**Description of the task**. From top to bottom, restate the entries below word for word.
--- Material provided Enclosed Below ---
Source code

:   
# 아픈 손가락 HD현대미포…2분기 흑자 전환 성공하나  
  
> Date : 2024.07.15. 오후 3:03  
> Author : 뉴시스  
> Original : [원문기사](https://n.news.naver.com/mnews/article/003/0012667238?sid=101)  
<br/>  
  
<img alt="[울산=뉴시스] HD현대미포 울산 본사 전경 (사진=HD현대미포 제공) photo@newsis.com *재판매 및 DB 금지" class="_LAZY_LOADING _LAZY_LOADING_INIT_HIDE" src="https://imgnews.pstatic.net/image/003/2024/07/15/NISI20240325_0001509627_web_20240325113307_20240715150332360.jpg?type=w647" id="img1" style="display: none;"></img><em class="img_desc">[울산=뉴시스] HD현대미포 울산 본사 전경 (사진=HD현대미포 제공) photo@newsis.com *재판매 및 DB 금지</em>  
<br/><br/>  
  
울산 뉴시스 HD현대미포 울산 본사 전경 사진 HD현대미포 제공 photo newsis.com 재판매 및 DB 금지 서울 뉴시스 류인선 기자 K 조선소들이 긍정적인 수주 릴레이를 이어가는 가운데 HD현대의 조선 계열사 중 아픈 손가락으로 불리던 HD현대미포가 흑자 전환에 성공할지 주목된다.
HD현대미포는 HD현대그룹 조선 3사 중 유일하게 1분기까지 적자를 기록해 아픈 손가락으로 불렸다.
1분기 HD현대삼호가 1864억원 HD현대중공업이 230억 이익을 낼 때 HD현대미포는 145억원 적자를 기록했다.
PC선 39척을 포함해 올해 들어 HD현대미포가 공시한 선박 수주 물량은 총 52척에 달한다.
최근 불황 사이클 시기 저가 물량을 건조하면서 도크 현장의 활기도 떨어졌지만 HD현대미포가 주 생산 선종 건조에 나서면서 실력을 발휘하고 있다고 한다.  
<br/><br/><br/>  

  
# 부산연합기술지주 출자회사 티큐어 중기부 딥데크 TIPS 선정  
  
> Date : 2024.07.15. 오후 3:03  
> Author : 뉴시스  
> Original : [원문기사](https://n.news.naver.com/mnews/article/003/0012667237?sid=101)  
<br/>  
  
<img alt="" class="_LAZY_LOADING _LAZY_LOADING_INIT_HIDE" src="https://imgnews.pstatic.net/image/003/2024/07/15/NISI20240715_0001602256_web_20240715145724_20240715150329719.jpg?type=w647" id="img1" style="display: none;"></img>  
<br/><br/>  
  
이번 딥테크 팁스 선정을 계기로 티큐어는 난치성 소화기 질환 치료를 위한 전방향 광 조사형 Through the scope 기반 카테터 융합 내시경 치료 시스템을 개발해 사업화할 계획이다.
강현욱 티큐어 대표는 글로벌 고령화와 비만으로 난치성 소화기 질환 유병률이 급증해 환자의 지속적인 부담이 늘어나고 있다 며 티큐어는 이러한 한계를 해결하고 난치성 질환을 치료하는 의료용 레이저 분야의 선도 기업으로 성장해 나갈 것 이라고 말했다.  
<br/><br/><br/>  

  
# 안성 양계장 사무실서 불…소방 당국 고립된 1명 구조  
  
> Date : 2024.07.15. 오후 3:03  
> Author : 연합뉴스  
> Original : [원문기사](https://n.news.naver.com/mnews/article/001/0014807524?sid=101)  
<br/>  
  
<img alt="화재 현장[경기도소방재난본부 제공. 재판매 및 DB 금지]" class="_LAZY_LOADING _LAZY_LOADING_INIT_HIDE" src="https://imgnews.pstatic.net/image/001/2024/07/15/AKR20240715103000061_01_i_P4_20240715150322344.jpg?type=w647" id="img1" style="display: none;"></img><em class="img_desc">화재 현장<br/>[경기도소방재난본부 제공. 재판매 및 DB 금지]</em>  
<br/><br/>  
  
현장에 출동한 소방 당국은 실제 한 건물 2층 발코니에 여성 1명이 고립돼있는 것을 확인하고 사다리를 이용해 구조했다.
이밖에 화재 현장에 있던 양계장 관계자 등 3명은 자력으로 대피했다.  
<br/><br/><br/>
--- End of Enclosed Material provided ---
**Result of the task**.
Source code

:   
# 아픈 손가락 HD현대미포…2분기 흑자 전환 성공하나  
  
> Date : 2024.07.15. 오후 3:03  
> Author : 뉴시스  
> Original : [원문기사](https://n.news.naver.com/mnews/article/003/0012667238?sid=101)  
<br/>  
  
<img alt="[울산=뉴시스] HD현대미포 울산 본사 전경 (사진=HD현대미포 제공) photo@newsis.com *재판매 및 DB 금지" class="_LAZY_LOADING _LAZY_LOADING_INIT_HIDE" src="https://imgnews.pstatic.net/image/003/2024/07/15/NISI20240325_0001509627_web_20240325113307_20240715150332360.jpg?type=w647" id="img1" style="display: none;"></img><em class="img_desc">[울산=뉴시스] HD현대미포 울산 본사 전경 (사진=HD현대미포 제공) photo@newsis.com *재판매 및 DB 금지</em>  
<br/><br/>  
  
울산 뉴시스 HD현대미포 울산 본사 전경 사진 HD현대미포 제공 photo newsis.com 재판매 및 DB 금지 서울 뉴시스 류인선 기자 K 조선소들이 긍정적인 수주 릴레이를 이어가는 가운데 HD현대의 조선 계열사 중 아픈 손가락으로 불리던 HD현대미포가 흑자 전환에 성공할지 주목된다.
HD현대미포는 HD현대그룹 조선 3사 중 유일하게 1분기까지 적자를 기록해 아픈 손가락으로 불렸다.
1분기 HD현대삼호가 1864억원 HD현대중공업이 230억 이익을 낼 때 HD현대미포는 145억원 적자를 기록했다.
PC선 39척을 포함해 올해 들어 HD현대미포가 공시한 선박 수주 물량은 총 52척에 달한다.
최근 불황 사이클 시기 저가 물량을 건조하면서 도크 현장의 활기도 떨어졌지만 HD현대미포가 주 생산 선종 건조에 나서면서 실력을 발휘하고 있다고 한다.  
<br/><br/><br/>  

  
# 부산연합기술지주 출자회사 티큐어 중기부 딥데크 TIPS 선정  
  
> Date : 2024.07.15. 오후 3:03  
> Author : 뉴시스  
> Original : [원문기사](https://n.news.naver.com/mnews/article/003/0012667237?sid=101)  
<br/>  
  
<img alt="" class="_LAZY_LOADING _LAZY_LOADING_INIT_HIDE" src="https://imgnews.pstatic.net/image/003/2024/07/15/NISI20240715_0001602256_web_20240715145724_20240715150329719.jpg?type=w647" id="img1" style="display: none;"></img>  
<br/><br/>  
  
이번 딥테크 팁스 선정을 계기로 티큐어는 난치성 소화기 질환 치료를 위한 전방향 광 조사형 Through the scope 기반 카테터 융합 내시경 치료 시스템을 개발해 사업화할 계획이다.
강현욱 티큐어 대표는 글로벌 고령화와 비만으로 난치성 소화기 질환 유병률이 급증해 환자의 지속적인 부담이 늘어나고 있다 며 티큐어는 이러한 한계를 해결하고 난치성 질환을 치료하는 의료용 레이저 분야의 선도 기업으로 성장해 나갈 것 이라고 말했다.  
<br/><br/><br/>  

  
# 안성 양계장 사무실서 불…소방 당국 고립된 1명 구조  
  
> Date : 2024.07.15. 오후 3:03  
> Author : 연합뉴스  
> Original : [원문기사](https://n.news.naver.com/mnews/article/001/0014807524?sid=101)  
<br/>  
  
<img alt="화재 현장[경기도소방재난본부 제공. 재판매 및 DB 금지]" class="_LAZY_LOADING _LAZY_LOADING_INIT_HIDE" src="https://imgnews.pstatic.net/image/001/2024/07/15/AKR20240715103000061_01_i_P4_20240715150322344.jpg?type=w647" id="img1" style="display: none;"></img><em class="img_desc">화재 현장<br/>[경기도소방재난본부 제공. 재판매 및 DB 금지]</em>  
<br/><br/>  
  
현장에 출동한 소방 당국은 실제 한 건물 2층 발코니에 여성 1명이 고립돼있는 것을 확인하고 사다리를 이용해 구조했다.
이밖에 화재 현장에 있던 양계장 관계자 등 3명은 자력으로 대피했다.  
<br/><br/><br/>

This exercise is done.